在荧光探针检测领域,中国科学院合肥物质科学研究院的研究团队研发出可逆的水凝胶荧光传感器,以柔性水凝胶为基底,附着基于上转换纳米材料的检测探针,当探针与肉类腐败产生的生物胺相遇,探针上二酮基团转化为烯醇离子,使贴片颜色变化,实现食品新鲜度快速检测。中国农业科学院农产品加工研究所还成功研发基于卤素调控荧光碳点的肉品新鲜度智能检测技术,当接触腐败生物胺时,氯掺杂碳点(ClOPD-CDs)荧光颜色从橙红色变为亮黄色(色差ΔE = 44.66,肉眼可辨),灵敏度较传统探针大幅提升,并首次实现400~650 nm全可见光谱覆盖。尽管新型检测技术发展态势良好,但仍存在一些问题亟待解决。例如部分检测仪器体积大、成本高,限制了技术的广泛应用与推广;一些检测方法在实际复杂环境中的稳定性和可靠性有待进一步提升;不同检测技术在检测精度、检测速度以及适用范围等方面,还需要进一步优化和完善[21]-[25]

本研究聚焦于荧光探针检测肉类新鲜度的机理,选取BM、BHM、BTH三种荧光探针[11],深入探究其与肉类腐败主要标志物尸胺的反应机制,从反应位点、产物结构、激发态特性以及电子态密度等多个维度展开剖析,期望为设计更为高效、精准的肉类新鲜度荧光探针提供坚实的理论依据,推动肉类新鲜度检测技术迈向新高度,助力肉类产业在保障食品安全与品质的道路上持续发展。通过这些研究,能为设计高效肉类新鲜度荧光探针提供理论依据,推动食品安全检测技术发展,解决传统检测方法耗时、复杂等问题,满足快速现场检测需求。

• • • • • • •

任务内容:
从最后一句之后接着写这段讲荧光探针检测肉类新鲜度的文字。

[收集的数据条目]
• • • • • • •

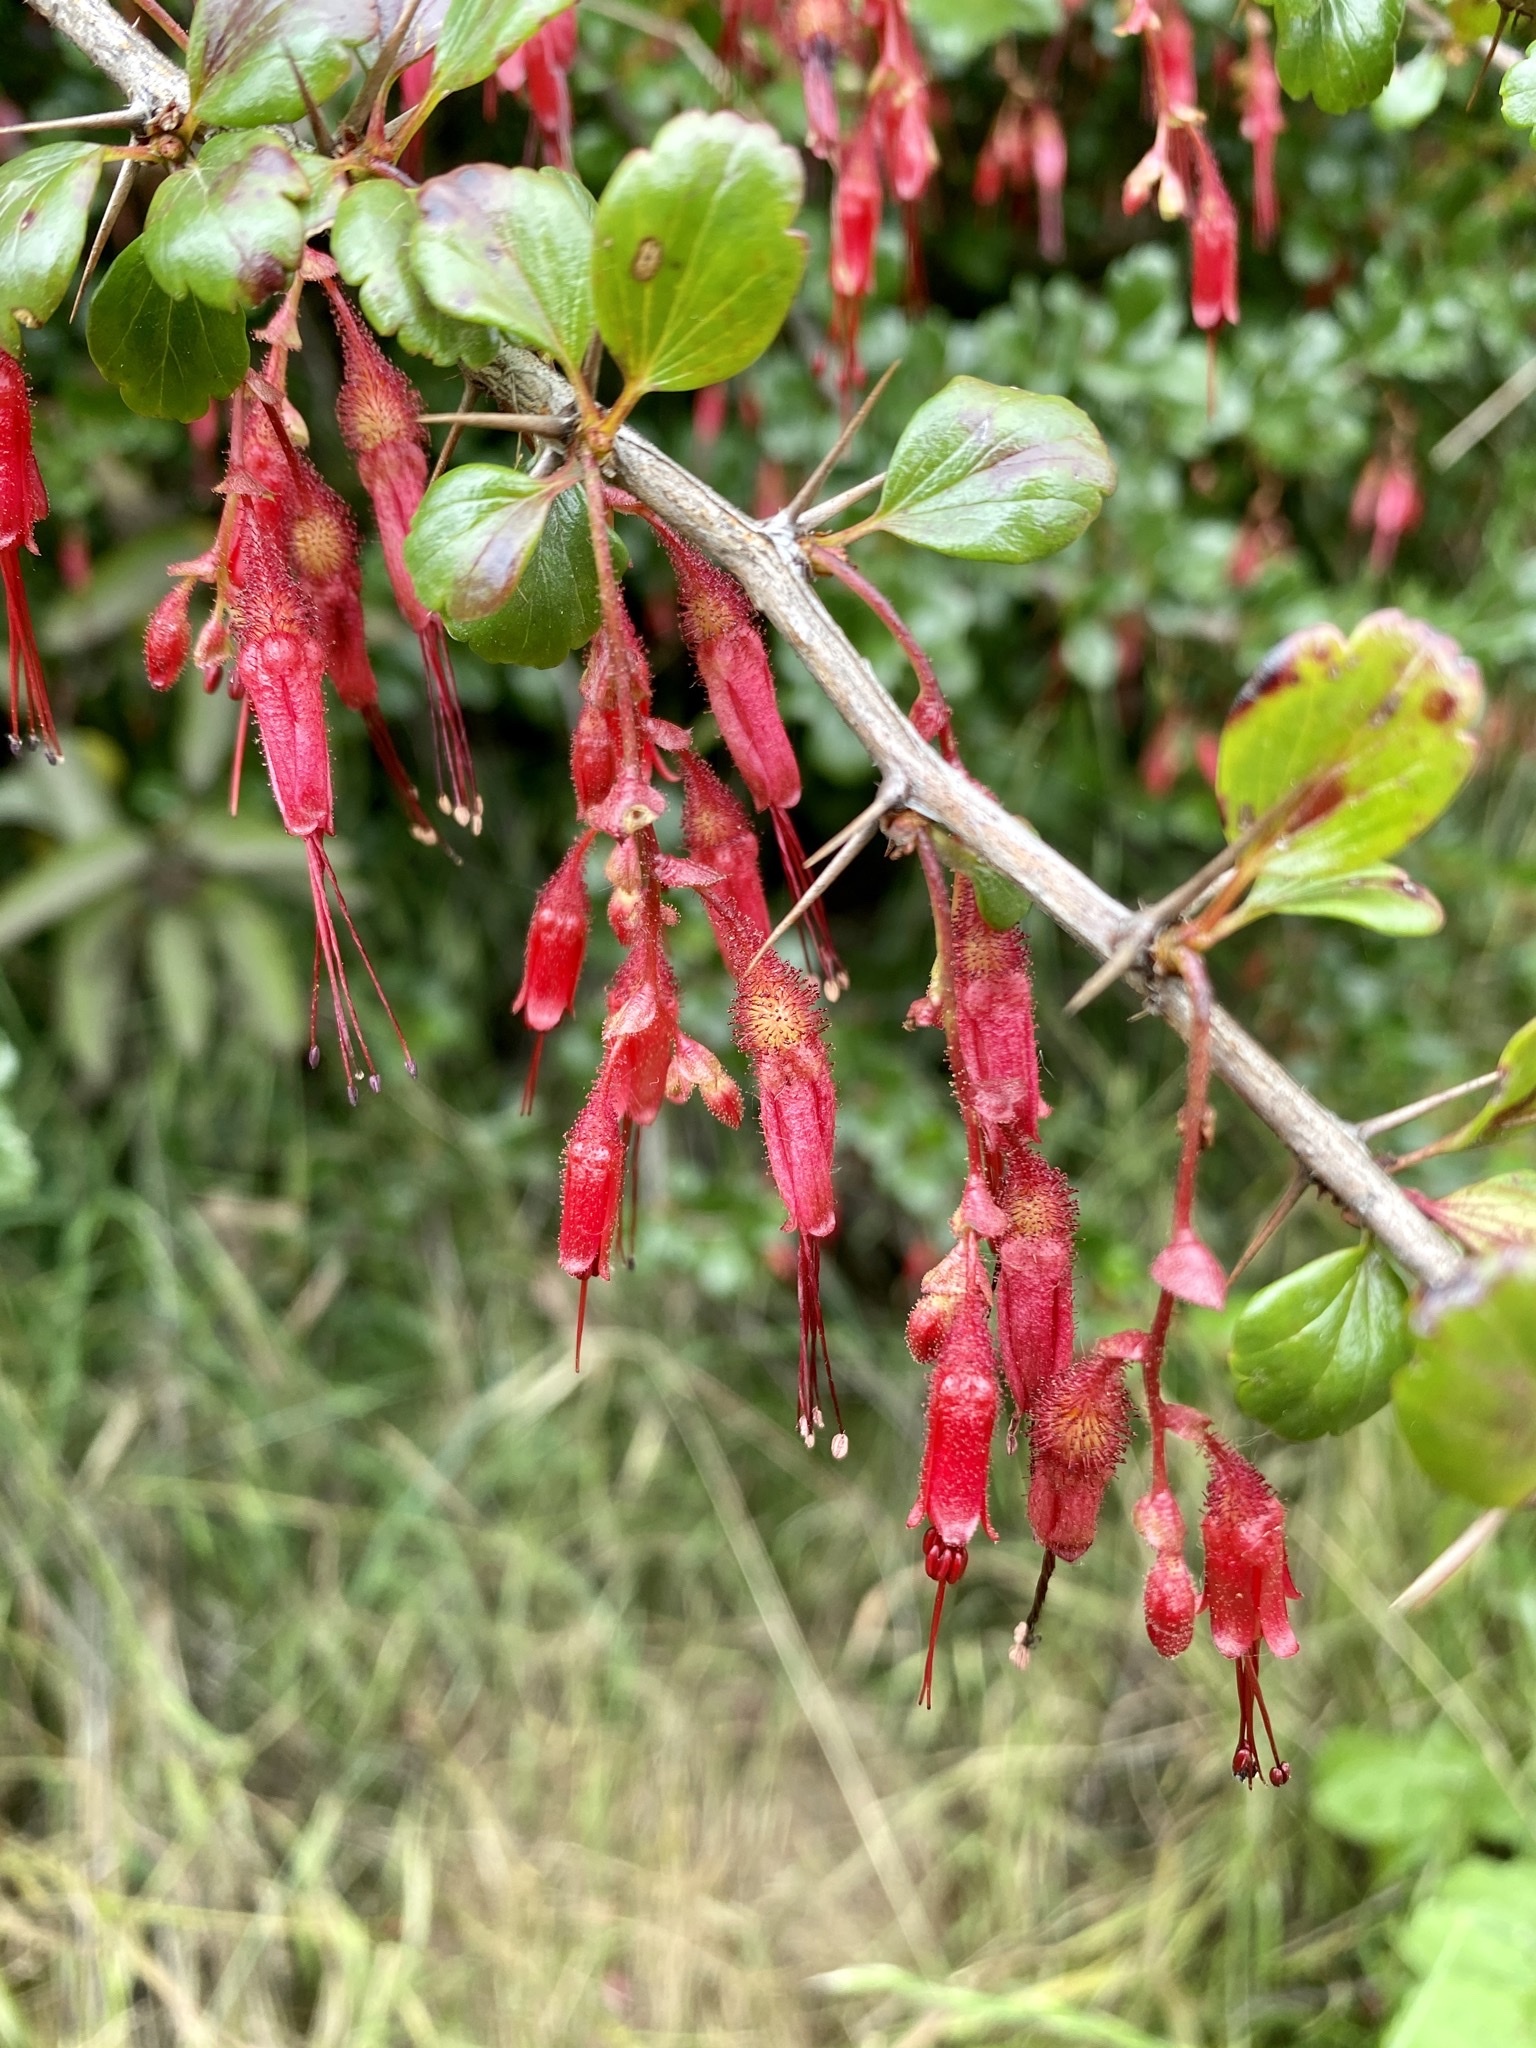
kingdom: Plantae
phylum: Tracheophyta
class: Magnoliopsida
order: Saxifragales
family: Grossulariaceae
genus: Ribes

• • • • • • •

任务答案:
2. 理论方法

本文采用Gaussian-16软件进行量子化学计算,结构优化和激发过程计算分别采用基于B3LYP/def2TZVPP的泛函/基组组合的密度泛函和含时密度泛函方法,该组合及方法被证明适合于有机小分子光激发过程的计算[26] [27]。计算结果分析采用了Multiwfn 3.8 (dev)和VMD1.9.3软件程序[28]-[30]

3. 理论结果

双描述符势计算结果表明在三种荧光探针分子BM、BHM和BTH结构中,苯环上相连的醛基和1,3-茚满二酮基团都较易与肉类腐败的主要标志物尸胺(Cad)中的NH2发生亲电反应。如图1~2中所示,醛基和1,3-茚满二酮基团均具有较高的双描述符势(图1中橙色所示的亲电子反应位点),而尸胺(Cad)中的NH2则具有较低的双描述符势(图2中绿色所示的亲核反应位点)。BM与BHM中均只连接一个醛基或1,3-茚满二酮基团,因此与尸胺(Cad)反应后均产生链状分子BMP (如图3所示)。BTH中苯环同时连接一个醛基和1,3-茚满二酮基团,因此可与尸胺(Cad)中两端的NH2基团同时发生反应而生成环状分子BTHP(如图4所示)。与此同时,这也使得BTH探针对尸胺(Cad)的检测限更低。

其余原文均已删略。